# Basic momentum and magnitude questions!

1. Dec 9, 2009

### Ronaldo21

1. A student wearing frictionless in-line skates on a horizontal surface is pushed by a friend
with a constant force of 47 N. How far must the student be pushed, start-
ing from rest, so that her final kinetic energy is 354 J ?

for this i did 354/2 which i got 177 then i divided by 47 . is that correct?

2 (part 1 of 2) A 4.78 g bullet moving at 510.8 m/s penetrates a tree trunk to a depth of 4.93 cm. a) Use work and energy considerations to find the magnitude of the force that stops the bullet.

for this i did KE=1/2mv^2 and i found the answer and did f=ma. is that right??

3. (part 2 of 2) b) Assuming that the frictional force is constant, determine how much time elapses between the moment the bullet enters the tree and the moment the bullets stops moving.

for this one i just did vf^2=vi^2+2at. is that correct??

THANK YOU!!

2. Dec 9, 2009

### Cryxic

The first part is wrong. You need to use the following formula:

$$Work = Force * Distance$$

So it should just be 354/47, giving you 7.5 meters.

I can't tell from what you've written if you're right on part 2 or not, so here's how you do it.

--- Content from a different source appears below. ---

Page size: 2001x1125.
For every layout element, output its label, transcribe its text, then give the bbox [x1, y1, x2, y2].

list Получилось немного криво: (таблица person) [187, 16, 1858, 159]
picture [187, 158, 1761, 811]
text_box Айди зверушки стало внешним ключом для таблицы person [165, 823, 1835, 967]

You need to set the kinetic energy of the bullet equal to the work done to stop it, which you can relate to force -- the answer you're looking for. Mathematically:

$$\frac{1}2mv^2 = W = Fd$$

You know the mass and the velocity of the bullet. You know the distance d it travels inside the trunk. Solve for F and you should get about 12,650 newtons (but check my work).

For part 3....knowing the force it took to stop the bullet, you can figure out the acceleration from F = ma. Once you know the acceleration, you put it into the following kinematics equation:

$$x = v_it + \frac{1}2at^2$$

where t is the time you need to solve for. You know x (distance bullet travels inside tree), you know initial velocity (510.8 m/s), and you know the acceleration that you calculated above. Solve for time t, but you will need the following quadratic equation:

$$1323106.69t^2 + 510.8t - .0493 = 0$$

You will get two values: 8 x 10^-5 seconds or -4.66 x 10^-4 seconds. You have to dismiss the second value on physical grounds (can't have negative time). So you should get get about 8 x 10^-5 seconds. Again, check my work, but that answer makes sense intuitively. The bullet should stop really quickly given the enormous force opposing its motion.

3. Dec 9, 2009

### Ronaldo21

ohh i see. okay i understand part 1 completly but not part 2.
so i have to find time right? where did you get 1323106.69 from like i got 2646213. hmm. im confused.lol

4. Dec 9, 2009

### Cryxic

It's just divided by two to get a simpler constant in front of the t^2.